[YOUR TASK]
Answer these questions about the synod convention message:
(a) Which annual convention have the pastors and delegates gathered for?
(b) What does the message say allows the Evangelical Lutheran Synod to encourage one another on a more personal basis than most synods?
(c) Which chapter and verse of Paul's letter to the Thessalonians supplies the theme?

[SOURCE EXCERPT]
— Begin —

DEAR MEMBERS AND FRIENDS OF OUR EVANGELICAL LUTHERAN SYNOD: GRACE AND PEACE FROM GOD OUR FATHER AND FROM THE LORD AND SAVIOR JESUS CHRIST. AMEN.
For what reason is it that the pastors and delegates from our synod’s congregations have gathered here for our 79th annual convention? The most obvious answer would be: We have work to do. And that would be very true. The synod convention acts as a large review committee to see what its elected representatives have been doing during the course of the year. Have we been carrying out the Lord’s great commission to preach and teach His Word? Have we been pursuing our goals and purposes as outlined in our constitution and bylaws? You, as members of the synod and representatives of the congregations have a right to know. And so our convention is organized in such a way that a thorough examination of all the reports of each board and committee, including the work of the president, are reviewed. These floor committee reviews are then reported to the convention for action.
There is, however, more than just the business aspect of our annual get together. We enjoy the tremendous experience of Christian fellowship with one another. We come together to ENCOURAGE ONE ANOTHER IN OUR WORK AND IN OUR LIVES AS CHRISTIANS. In fact, this aspect of our convention is just as important for the good of our church as reviewing the various board reports and memorials. We in the Evangelical Lutheran Synod, because of our small size, can carry out this function on a more personal and knowledgeable basis than most synods. Most of you have been in attendance at previous conventions. You will see many old friends and perhaps former pastors. Members who are here for the first time will have no trouble getting acquainted for it is part of the flavor or nature of our synod that there exists a warm and humble attitude which reflects a true Christian concern for one another.
I have therefore chosen as the theme for this annual message these words of the Apostle Paul to the Thessalonians: Encourage one another and strengthen one another. (1 Thess. 5,11)
In the fifth chapter of Paul’s letter. to the Thessalonians he writes concerning the second coming of our Lord to this earth. He. tells us that His coming will be sudden and unexpected saying, The day of the Lord cometh as a thief in the night. (v. 2) People will be saying, “peace and safety” but then “sudden destruction will come upon them.” He therefore admonishes the Christians telling them that they are no longer the children of darkness, but rather the children of light. They should therefore watch and be sober and put on the breastplate of faith and love and for an helmet, the hope of salvation. For God hath not appointed us to wrath, but to obtain salvation by our Lord Jesus Christ, who died for us, that, whether we wake or sleep, we should live together with him. (v. 6–10) And it is then that he comes with the words we have chosen, Wherefore comfort yourselves together, and edify one another, even as also Ye do. (v. 11) It is translated in the American translation with the words, Then encourage one another and strengthen one another just as you are doing.
We, then, as we gather here for our 79th convention have an excellent opportunity to do just what the apostle enjoins, namely to ENCOURAGE AND STRENGTHEN ONE ANOTHER.

— End —

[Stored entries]
— Begin —

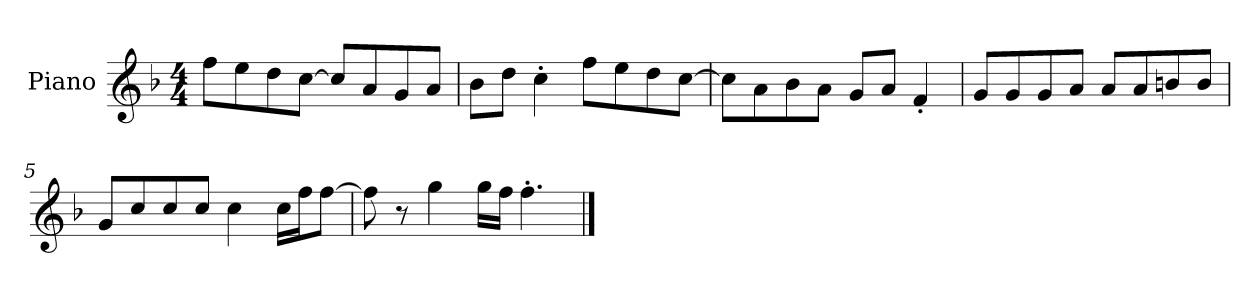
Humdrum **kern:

**kern
*part1
*staff1
*I"Piano
*I'P-no
*clefG2
*k[b-]
*M4/4
*MM90
=1
8ff\L
8ee\
8dd\
[8cc\J
8cc/L]
8a/
8g/
8a/J
=2
8b-\L
8dd\J
4cc'\
8ff\L
8ee\
8dd\
[8cc\J
=3
8cc\L]
8a\
8b-\
8a\J
8g/L
8a/J
4f'/
=4
8g/L
8g/
8g/
8a/J
8a/L
8a/
8bn/
8b/J
=5
8g/L
8cc/
8cc/
8cc/J
4cc\
16cc\LL
16ff\J
[8ff\J
!!LO:LB:g=z
=6
8ff\]
8r
4gg\
16gg\LL
16ff\JJ
4.ff'\
==
*-
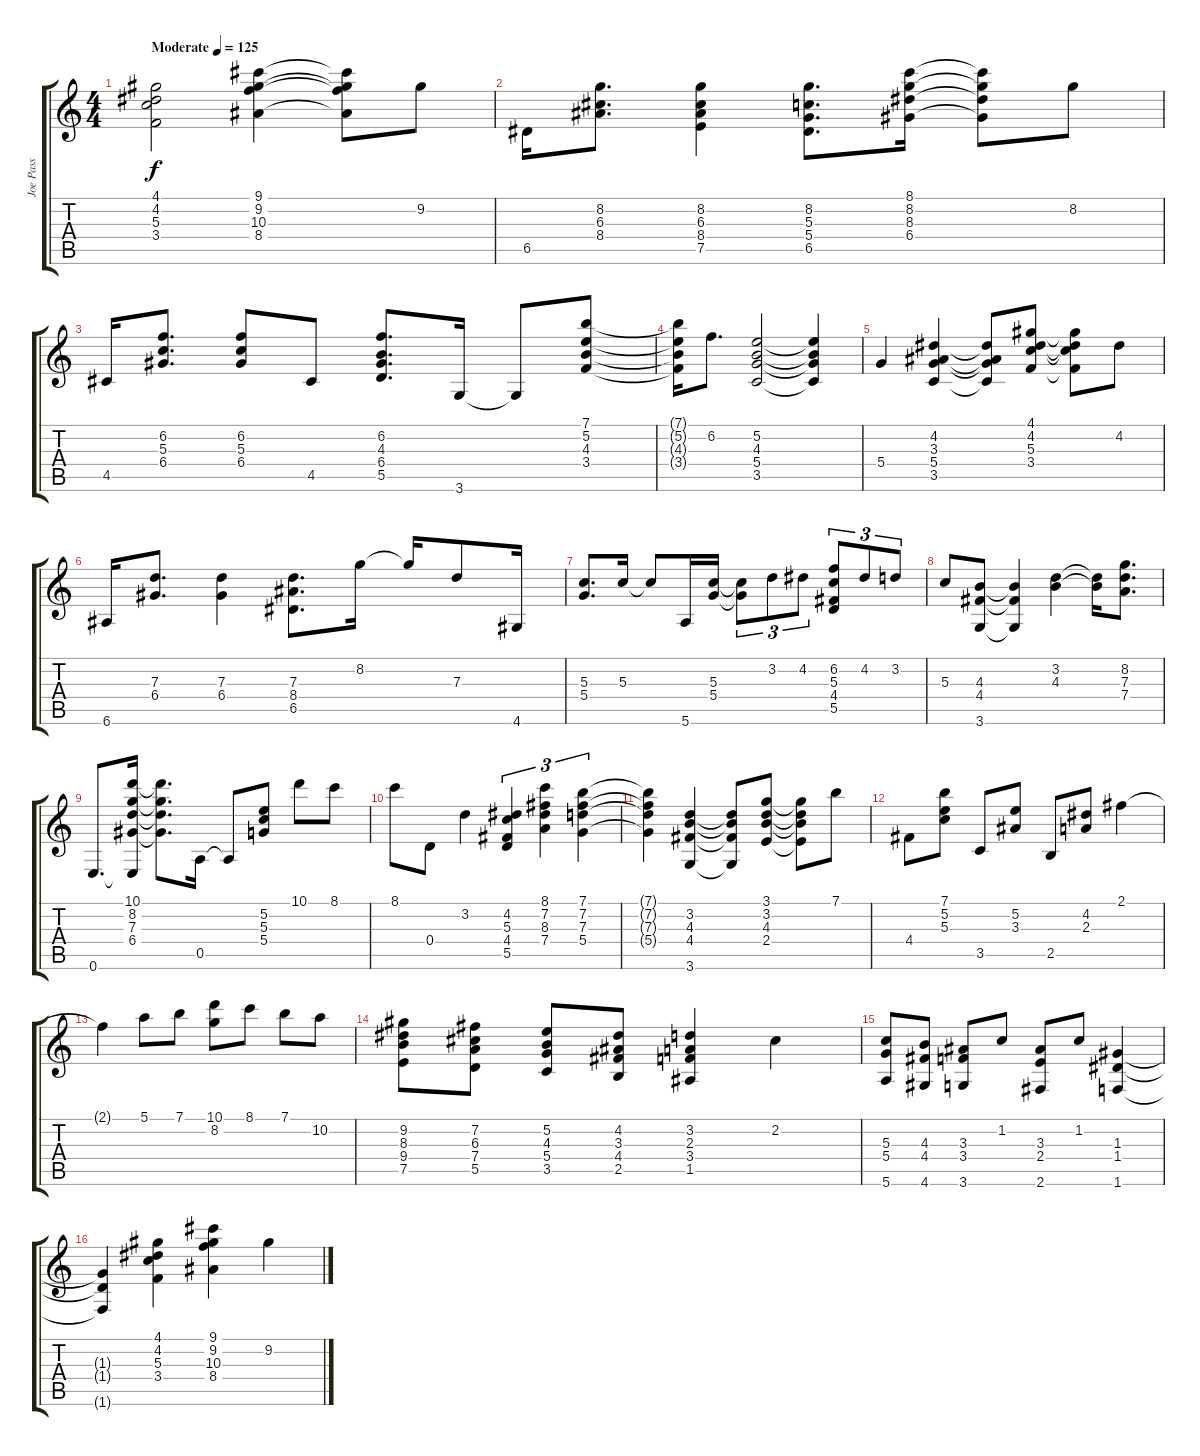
\track ("Joe Pass" "Joe Pass") {instrument electricguitarjazz}
\staff {score tabs}
\tuning (E4 B3 G3 D3 A2 E2) {hide}
\ts (4 4)
\tempo (125 "Moderate")
\clef g2
\ks c
(4.1 4.2 5.3 3.4).2{dy f instrument electricguitarjazz} (9.1 9.2 10.3 8.4).4 (9.1{t} 9.2{t} 10.3{t} 8.4{t}).8 9.2.8 |
6.5.16 (8.2 6.3 8.4).8{d} (8.2 6.3 8.4 7.5).4 (8.2 5.3 5.4 6.5).8{d} (8.1 8.2 8.3 6.4).16 (8.1{t} 8.2{t} 8.3{t} 6.4{t}).8 8.2.8 |
4.5.16 (6.2 5.3 6.4).8{d} (6.2 5.3 6.4).8 4.5.8 (6.2 4.3 6.4 5.5).8{d} 3.6.16 3.6{t}.8 (7.1 5.2 4.3 3.4).8 |
(7.1{t} 5.2{t} 4.3{t} 3.4{t}).16 6.2.8{d} (5.2 4.3 5.4 3.5).2 (5.2{t} 4.3{t} 5.4{t} 3.5{t}).4 |
5.4.4 (4.2 3.3 5.4 3.5).4 (4.2{t} 3.3{t} 5.4{t} 3.5{t}).8 (4.1 4.2 5.3 3.4).8 (4.1{t} 4.2{t} 5.3{t} 3.4{t}).8 4.2.8 |
6.6.16 (7.3 6.4).8{d} (7.3 6.4).4 (7.3 8.4 6.5).8{d} 8.2.16 8.2{t}.16 7.3.8 4.6.16 |
(5.3 5.4).8{d} 5.3.16 5.3{t}.8 5.6.16 (5.3 5.4).16 (5.3{t} 5.4{t}).8{tu (3 2)} 3.2.8{tu (3 2)} 4.2.8{tu (3 2)} (6.2 5.3 4.4 5.5).8{tu (3 2)} 4.2.8{tu (3 2)} 3.2.8{tu (3 2)} |
5.3.8 (4.3 4.4 3.6).8 (4.3{t} 4.4{t} 3.6{t}).4 (3.2 4.3).4 (3.2{t} 4.3{t}).16 (8.2 7.3 7.4).8{d} |
0.6.8{d} (10.1 8.2 7.3 6.4 0.6{t}).16 (10.1{t} 8.2{t} 7.3{t} 6.4{t}).8{d} 0.5.16 0.5{t}.8 (5.2 5.3 5.4).8 10.1.8 8.1.8 |
8.1.8 0.4.8 3.2.4 (4.2 5.3 4.4 5.5).4{tu (3 2)} (8.1 7.2 8.3 7.4).4{tu (3 2)} (7.1 7.2 7.3 5.4).4{tu (3 2)} |
(7.1{t} 7.2{t} 7.3{t} 5.4{t}).4 (3.2 4.3 4.4 3.6).4 (3.2{t} 4.3{t} 4.4{t} 3.6{t}).8 (3.1 3.2 4.3 2.4).8 (3.1{t} 3.2{t} 4.3{t} 2.4{t}).8 7.1.8 |
4.4.8 (7.1 5.2 5.3).8 3.5.8 (5.2 3.3).8 2.5.8 (4.2 2.3).8 2.1.4 |
2.1{t}.4 5.1.8 7.1.8 (10.1 8.2).8 8.1.8 7.1.8 10.2.8 |
(9.2 8.3 9.4 7.5).8 (7.2 6.3 7.4 5.5).8 (5.2 4.3 5.4 3.5).8 (4.2 3.3 4.4 2.5).8 (3.2 2.3 3.4 1.5).4 2.2.4 |
(5.3 5.4 5.6).8 (4.3 4.4 4.6).8 (3.3 3.4 3.6).8 1.2.8 (3.3 2.4 2.6).8 1.2.8 (1.3 1.4 1.6).4 |
(1.3{t} 1.4{t} 1.6{t}).4 (4.1 4.2 5.3 3.4).4 (9.1 9.2 10.3 8.4).4 9.2.4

— End —

[FULL ANSWER]
(a) The 79th annual convention.
(b) Its small size.
(c) Chapter 5, verse 11 (1 Thess. 5,11).